AI System Developed to Combat Address Poisoning Attacks in Cryptocurrency

Companies specializing in cybersecurity, Trugard and Webacy, have developed an AI system designed to identify «poisoned» crypto addresses, as reported by Cointelegraph.

This tool utilizes a supervised machine learning model, which was configured using real-time transaction data. It also incorporates on-chain analysis, feature engineering, and behavioral context.

In tests conducted on known attack cases, the system achieved an accuracy rate of 97%.

«Address poisoning is one of the most underestimated yet costly frauds in the crypto industry. It exploits a simple assumption: what you see is what you get,” stated Maika Isogawa, co-founder of Webacy.

«Poisoning» is a type of fraud where attackers send small amounts of cryptocurrency to a victim from an address similar to the real one. Typically, the first and last characters of the wallet address match, which is what users focus on most when transferring funds.

The main goal of the attack is to trick the victim into sending money to the attacker. Generally, those who copy the address from their transaction history are more susceptible to this tactic.

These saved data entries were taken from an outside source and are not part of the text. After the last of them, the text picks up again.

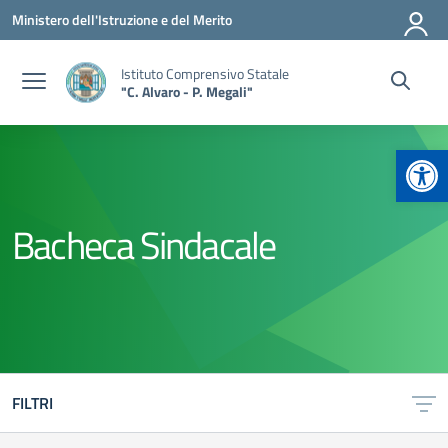
Vai ai contenuti
Vai al menu di navigazione
Vai al footer
Ministero dell'Istruzione e del Merito
Istituto Comprensivo Statale
"C. Alvaro - P. Megali"
Apr
Bacheca Sindacale
FILTRI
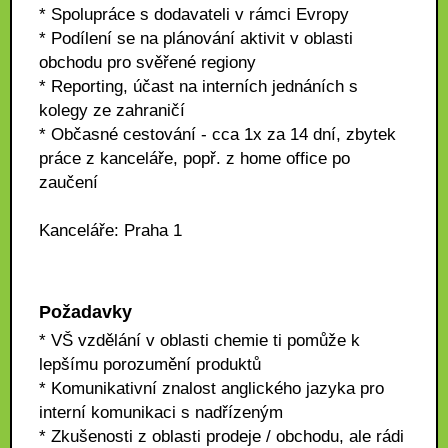
* Spolupráce s dodavateli v rámci Evropy
* Podílení se na plánování aktivit v oblasti
obchodu pro svěřené regiony
* Reporting, účast na interních jednáních s
kolegy ze zahraničí
* Občasné cestování - cca 1x za 14 dní, zbytek
práce z kanceláře, popř. z home office po
zaučení
Kanceláře: Praha 1
Požadavky
* VŠ vzdělání v oblasti chemie ti pomůže k
lepšímu porozumění produktů
* Komunikativní znalost anglického jazyka pro
interní komunikaci s nadřízeným
* Zkušenosti z oblasti prodeje / obchodu, ale rádi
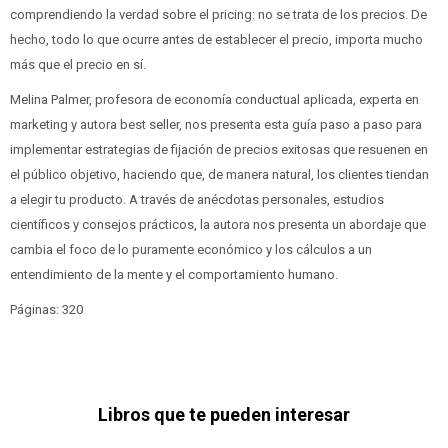
comprendiendo la verdad sobre el pricing: no se trata de los precios. De
hecho, todo lo que ocurre antes de establecer el precio, importa mucho
más que el precio en sí.
Melina Palmer, profesora de economía conductual aplicada, experta en
marketing y autora best seller, nos presenta esta guía paso a paso para
implementar estrategias de fijación de precios exitosas que resuenen en
el público objetivo, haciendo que, de manera natural, los clientes tiendan
a elegir tu producto. A través de anécdotas personales, estudios
científicos y consejos prácticos, la autora nos presenta un abordaje que
cambia el foco de lo puramente económico y los cálculos a un
entendimiento de la mente y el comportamiento humano.
Páginas: 320
Libros que te pueden interesar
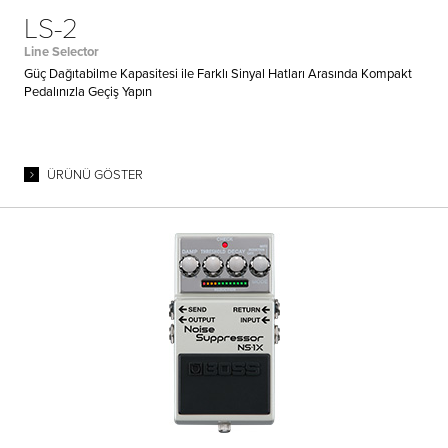
LS-2
Line Selector
Güç Dağıtabilme Kapasitesi ile Farklı Sinyal Hatları Arasında Kompakt
Pedalınızla Geçiş Yapın
ÜRÜNÜ GÖSTER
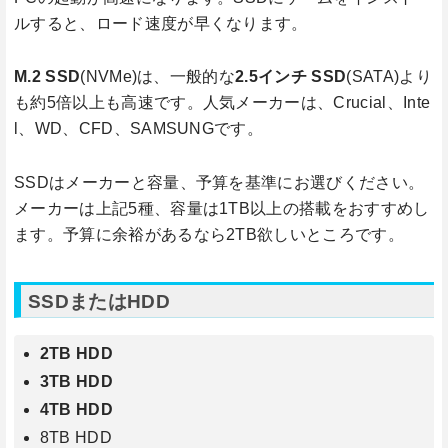
ルすると、ロード速度が早くなります。
M.2 SSD
(NVMe)は、一般的な
2.5インチ SSD
(SATA)より
も約5倍以上も高速です。人気メーカーは、Crucial、Inte
l、WD、CFD、SAMSUNGです。
SSDはメーカーと容量、予算を基準にお選びください。
メーカーは上記5種、容量は1TB以上の搭載をおすすめし
ます。予算に余裕があるなら2TB欲しいところです。
SSDまたはHDD
2TB HDD
3TB HDD
4TB HDD
8TB HDD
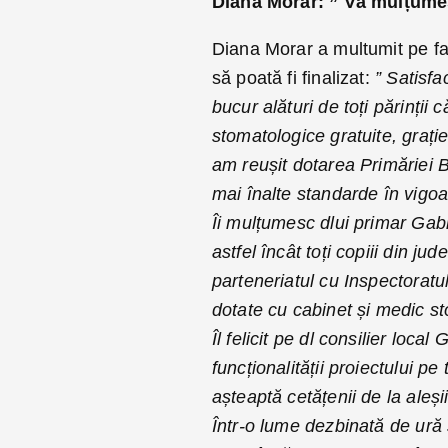
Diana Morar: ” Vă mulțumes
Diana Morar a multumit pe fa
să poată fi finalizat:
” Satisfa
bucur alături de toți părinții c
stomatologice gratuite, grație
am reușit dotarea Primăriei B
mai înalte standarde în vigoa
Îi mulțumesc dlui primar Gabri
astfel încât toți copiii din ju
parteneriatul cu Inspectoratu
dotate cu cabinet și medic s
Îl felicit pe dl consilier loc
funcționalității proiectului 
așteaptă cetățenii de la aleșii
Într-o lume dezbinată de ură ș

Between July 1, 2022, and June 30, 2024, there were over 270 million attempts at «poisoning» in the BNB Chain and Ethereum networks, according to reports. Out of these, 6,000 attempts were successful, enabling fraudsters to earn over $83 million.

Jeremiah O’Connor, the Chief Technology Officer at Trugard, emphasized that the team adapted experiences from Web2 cybersecurity to the realm of Web3, applying proven methodologies to the new environment.

“Most existing attack detection systems in Web3 rely on static rules or basic transaction filtering. These methods often lag behind the evolving tactics, techniques, and procedures used by attackers,” he remarked.

The new system leverages machine learning to learn and adapt to «poisoning» attacks.

“AI can detect patterns that are often beyond human analysis,” Isogawa noted.

O’Connor added that Trugard generated synthetic data for the AI to model various types of attacks, and then utilized supervised learning—training the model with labeled data.

The neural network is continuously improved based on new information as advanced strategies emerge.

“Additionally, we created a synthetic data generation layer that allows us to continuously test the model against simulated poisoning scenarios. This has proven incredibly effective in keeping the neural network reliable over time,” O’Connor reported.

It is worth noting that in March, «poisoning» of crypto addresses yielded hackers $1.2 million in just three weeks. On February 20, one victim lost $763,662 due to address poisoning.